Two-dimensional simulation of premixed laminar flame at microscale

Abstract

Microcombustion is one of the most essential topics in the development of micropower generators for portable devices, microaerial vehicles and sensors. Although one-dimensional numerical modelling of combustion has been developed, maturing a lot during the last forty years, two-dimensional numerical modelling of combustion, particularly at very small scales has only started in the last decade. In this particular study, two-dimensional numerical simulations of premixed, laminar, lean methane–air flames at atmospheric pressure formed in a 2mm diameter microcombustor are performed. A skeletal mechanism consisting of 16 species and 41 reactions is employed. This study shows the importance of applying low target residuals for convergence in CFD, which plays a critical role in obtaining an accurate solution in the numerical modelling of microcombustion.
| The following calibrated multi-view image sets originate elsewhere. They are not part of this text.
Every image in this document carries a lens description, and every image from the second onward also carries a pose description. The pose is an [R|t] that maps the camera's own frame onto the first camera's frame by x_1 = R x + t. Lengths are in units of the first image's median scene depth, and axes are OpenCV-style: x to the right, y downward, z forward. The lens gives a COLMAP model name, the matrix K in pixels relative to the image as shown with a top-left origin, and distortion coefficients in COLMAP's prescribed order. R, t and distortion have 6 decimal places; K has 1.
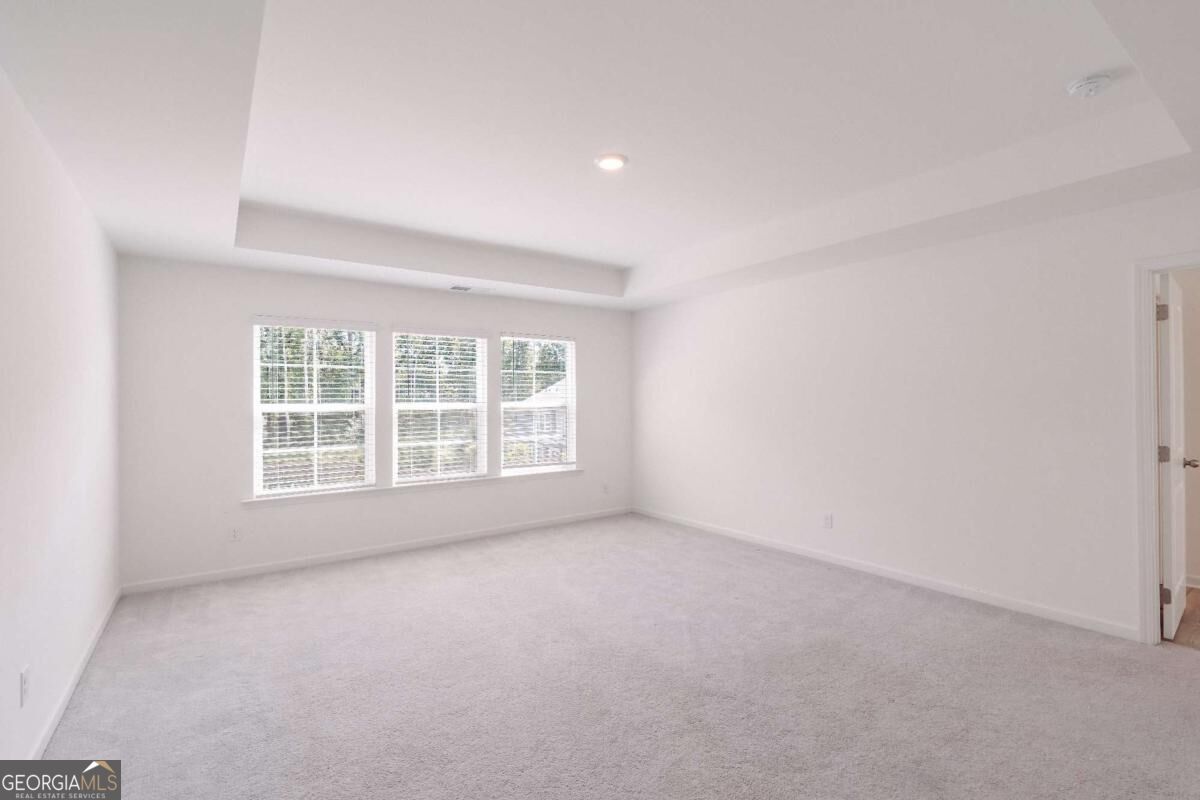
lens RADIAL K [[529.9, 0, 596.0], [0, 529.9, 397.6], [0, 0, 1]] dist [-0.003265, -0.003398]
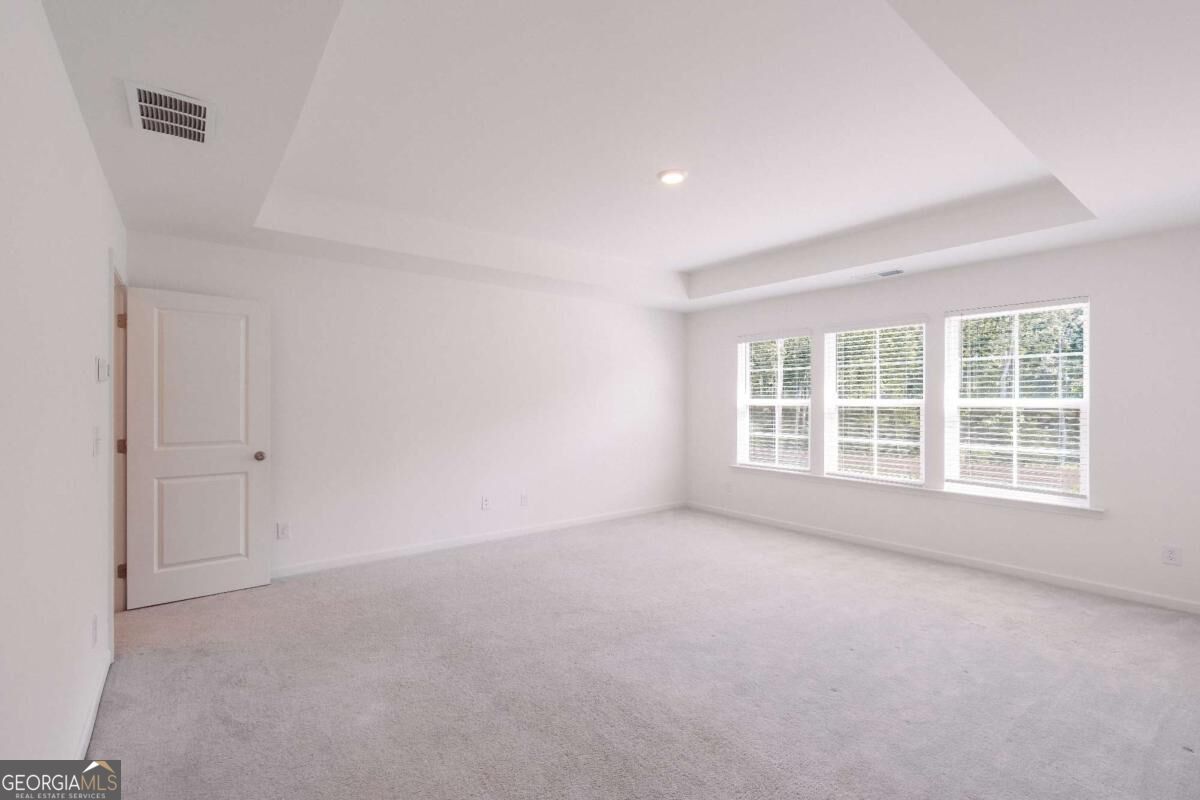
lens RADIAL K [[529.9, 0, 596.6], [0, 529.9, 400.4], [0, 0, 1]] dist [-0.003265, -0.003398]
pose [[0.049232, 0.011159, -0.998725, 0.556108], [0.008671, 0.999895, 0.011600, -0.002871], [0.998750, -0.009231, 0.049130, 0.400151]]
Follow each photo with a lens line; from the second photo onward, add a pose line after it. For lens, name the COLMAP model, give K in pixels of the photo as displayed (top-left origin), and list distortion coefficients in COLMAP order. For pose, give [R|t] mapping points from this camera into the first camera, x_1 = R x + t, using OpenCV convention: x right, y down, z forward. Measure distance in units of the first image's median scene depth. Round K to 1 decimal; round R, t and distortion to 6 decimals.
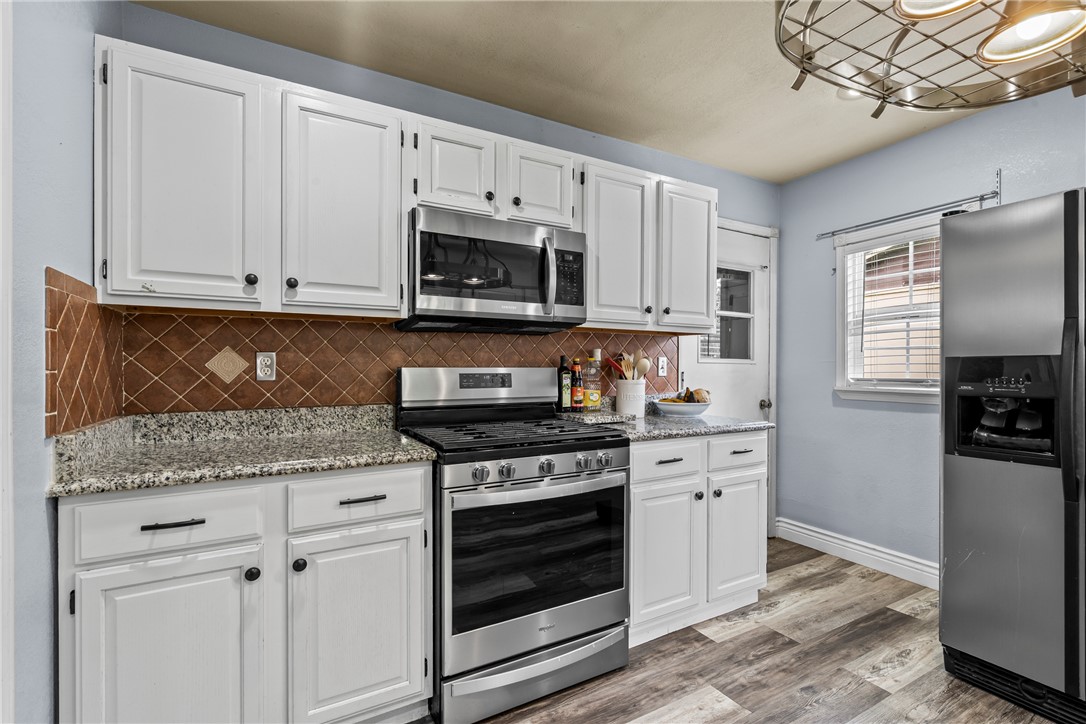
lens RADIAL K [[496.3, 0, 539.6], [0, 496.3, 367.5], [0, 0, 1]] dist [-0.005072, 0.001745]
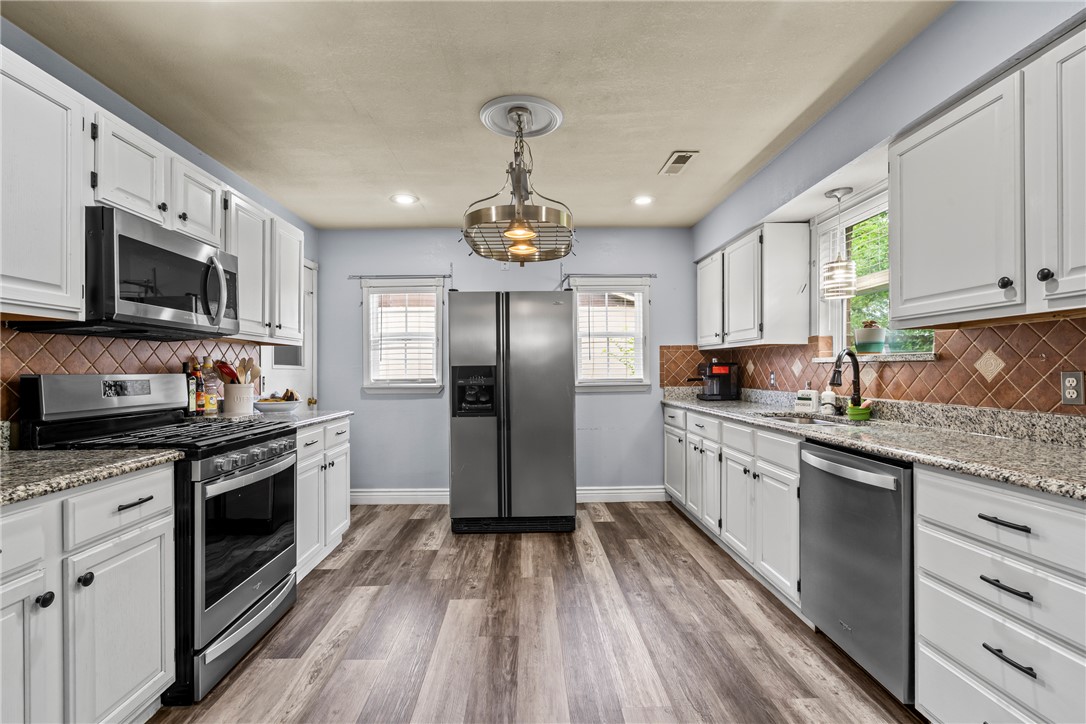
lens RADIAL K [[496.3, 0, 540.8], [0, 496.3, 370.4], [0, 0, 1]] dist [-0.005072, 0.001745]
pose [[0.460899, -0.003497, 0.887446, -0.662007], [0.006957, 0.999976, 0.000328, -0.002323], [-0.887425, 0.006023, 0.460912, -0.165428]]
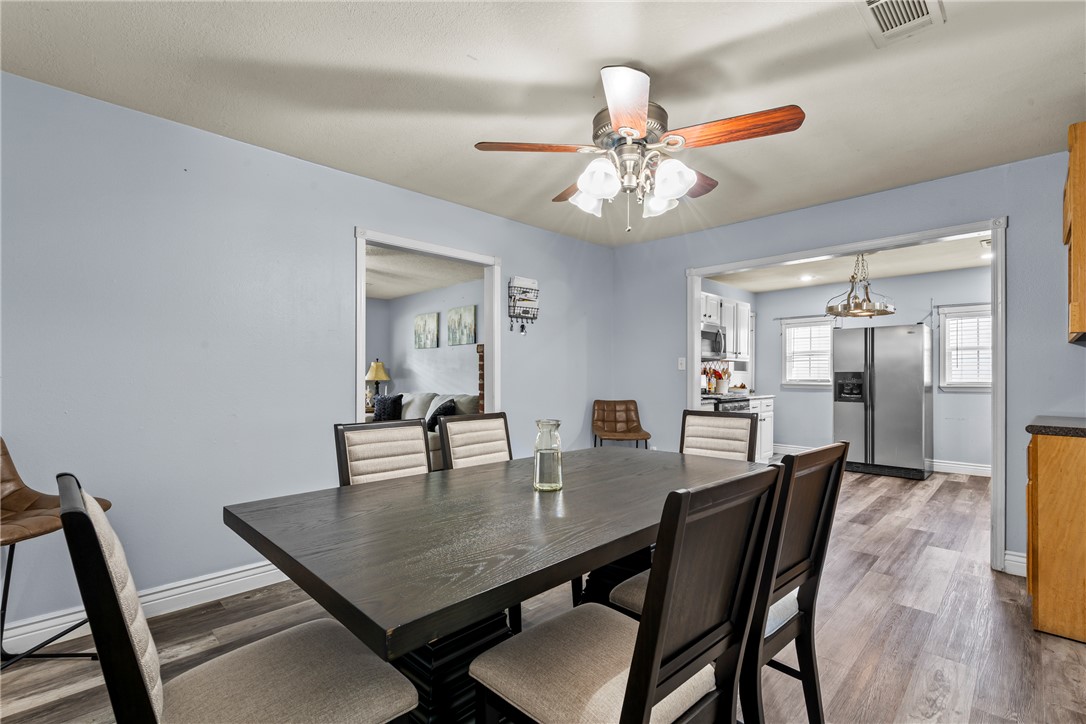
lens RADIAL K [[496.3, 0, 540.5], [0, 496.3, 373.8], [0, 0, 1]] dist [-0.005072, 0.001745]
pose [[0.959986, 0.003229, 0.280028, -1.838147], [-0.003177, 0.999995, -0.000639, -0.001215], [-0.280029, -0.000276, 0.959991, -1.498974]]
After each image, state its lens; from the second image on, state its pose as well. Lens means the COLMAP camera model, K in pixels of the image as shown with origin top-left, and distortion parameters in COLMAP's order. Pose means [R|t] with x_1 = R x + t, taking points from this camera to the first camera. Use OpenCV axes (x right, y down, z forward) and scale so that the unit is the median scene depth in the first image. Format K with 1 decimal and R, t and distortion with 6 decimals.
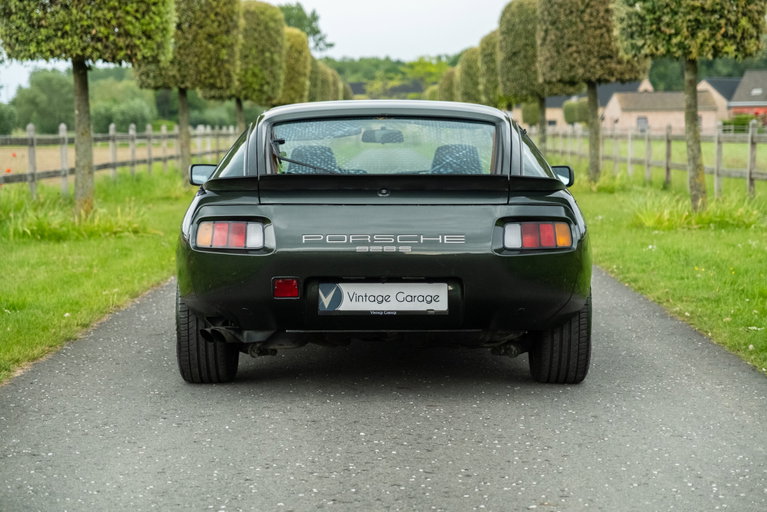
lens RADIAL K [[1710.3, 0, 381.3], [0, 1710.3, 225.3], [0, 0, 1]] dist [0.692714, -8.261310]
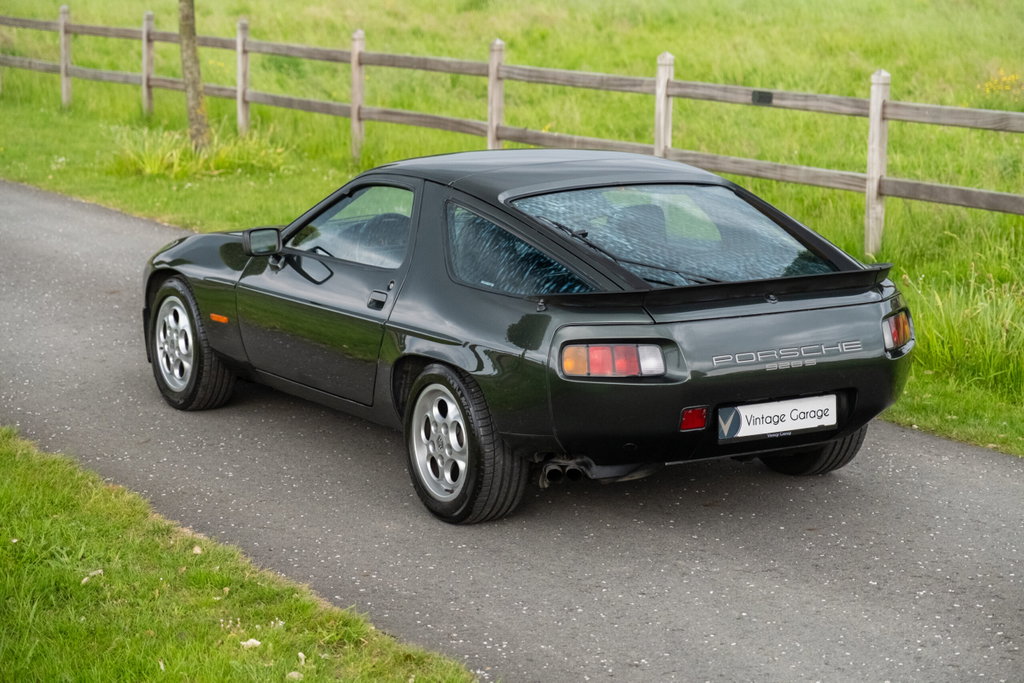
lens RADIAL K [[2283.4, 0, 509.1], [0, 2283.4, 300.5], [0, 0, 1]] dist [0.692714, -8.261310]
pose [[0.859748, -0.078299, 0.504681, -0.252340], [0.027626, 0.993861, 0.107131, -0.052691], [-0.509971, -0.078163, 0.856633, 0.019329]]
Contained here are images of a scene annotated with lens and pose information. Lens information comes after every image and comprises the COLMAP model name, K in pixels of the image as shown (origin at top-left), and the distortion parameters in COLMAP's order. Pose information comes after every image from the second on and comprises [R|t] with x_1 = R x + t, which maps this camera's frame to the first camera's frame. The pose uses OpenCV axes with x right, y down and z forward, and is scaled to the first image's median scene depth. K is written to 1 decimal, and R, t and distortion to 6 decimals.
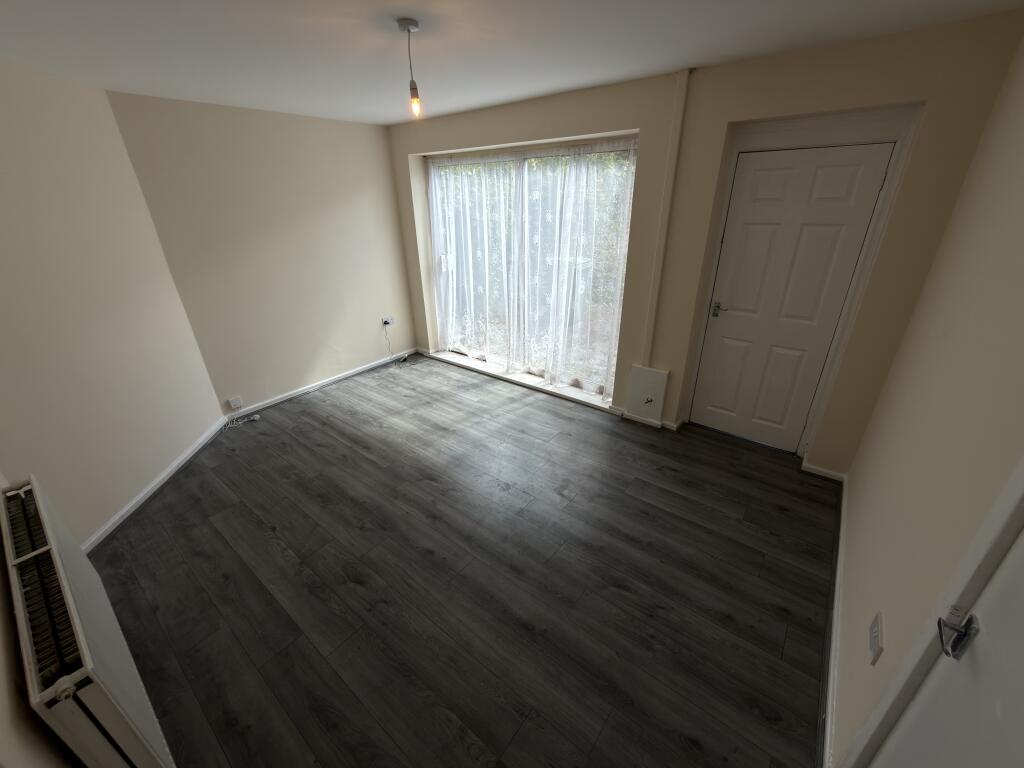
lens RADIAL K [[407.9, 0, 512.8], [0, 407.9, 386.4], [0, 0, 1]] dist [0.001436, -0.000046]
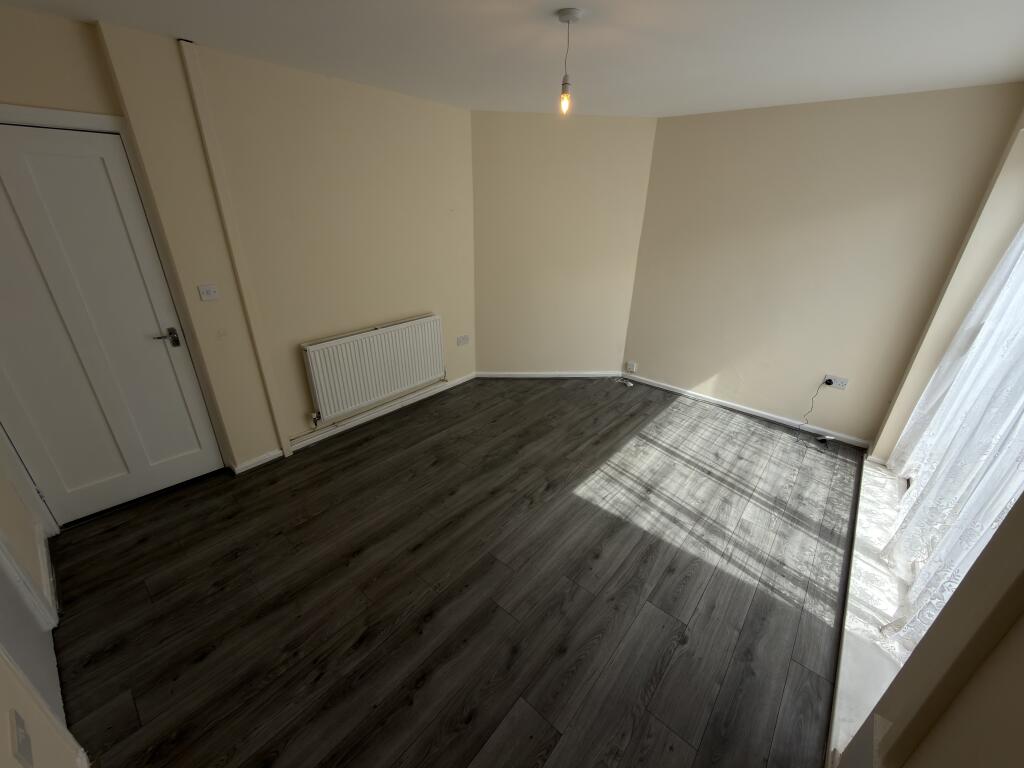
lens RADIAL K [[407.9, 0, 511.4], [0, 407.9, 388.1], [0, 0, 1]] dist [0.001436, -0.000046]
pose [[-0.043049, 0.440497, -0.896721, 0.469838], [-0.441465, 0.796787, 0.412600, -0.265132], [0.896245, 0.413633, 0.160164, 0.539126]]
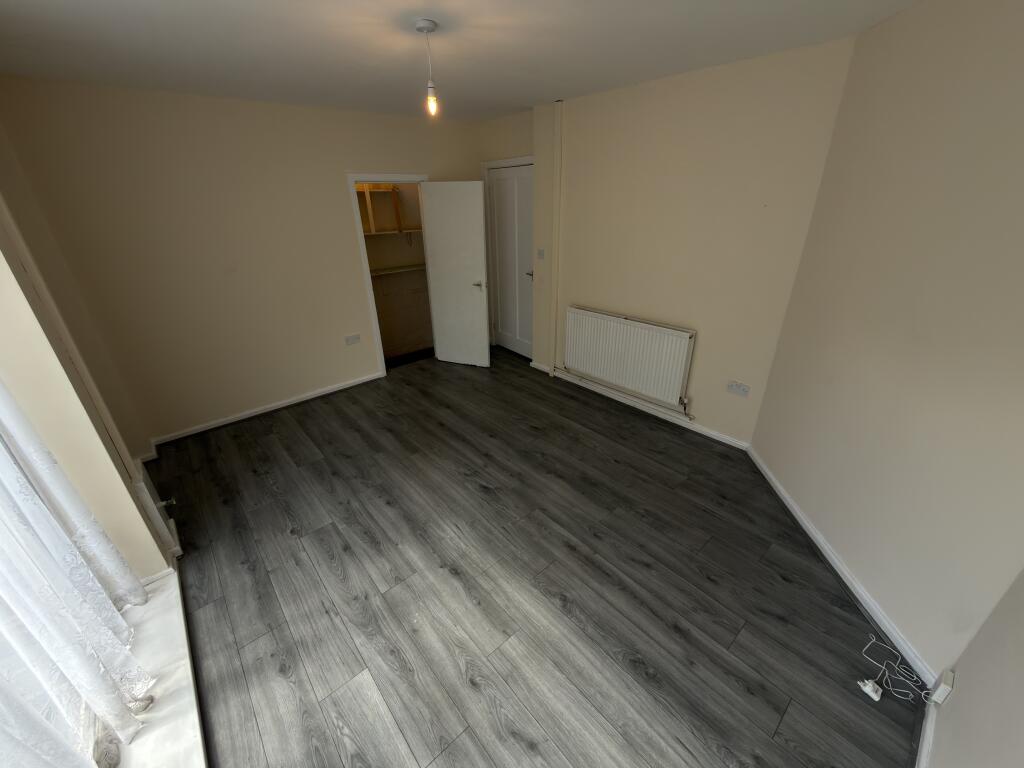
lens RADIAL K [[407.9, 0, 510.2], [0, 407.9, 385.9], [0, 0, 1]] dist [0.001436, -0.000046]
pose [[-0.981245, -0.038852, 0.188808, -0.347587], [0.119967, 0.643592, 0.755908, -0.523457], [-0.150884, 0.764382, -0.626861, 1.143603]]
The main focus of this work is to investigate the effect of preheating the reactants on the flame structure and stability with adiabatic and non-adiabatic combustor walls. The flame in the 2mm diameter circular microcombustor under adiabatic wall conditions shows a laminar Bunsen type flame behaviour. On the other hand, under the non-adiabatic wall conditions, a cone shaped high temperature flame zone is observed. Preheating the reactants widens the flame stability at high incoming flow velocities under both conditions, however, under non-adiabatic wall conditions, at low incoming flow velocities and/or low mass flow rates, preheating the reactants contributes neither to flame stability nor combustion characteristics. On the contrary, it results in low combustor exit temperature. Finally, the effects of convective heat transfer coefficients and heat loss, with and without radiation, on the microcombustion are analysed.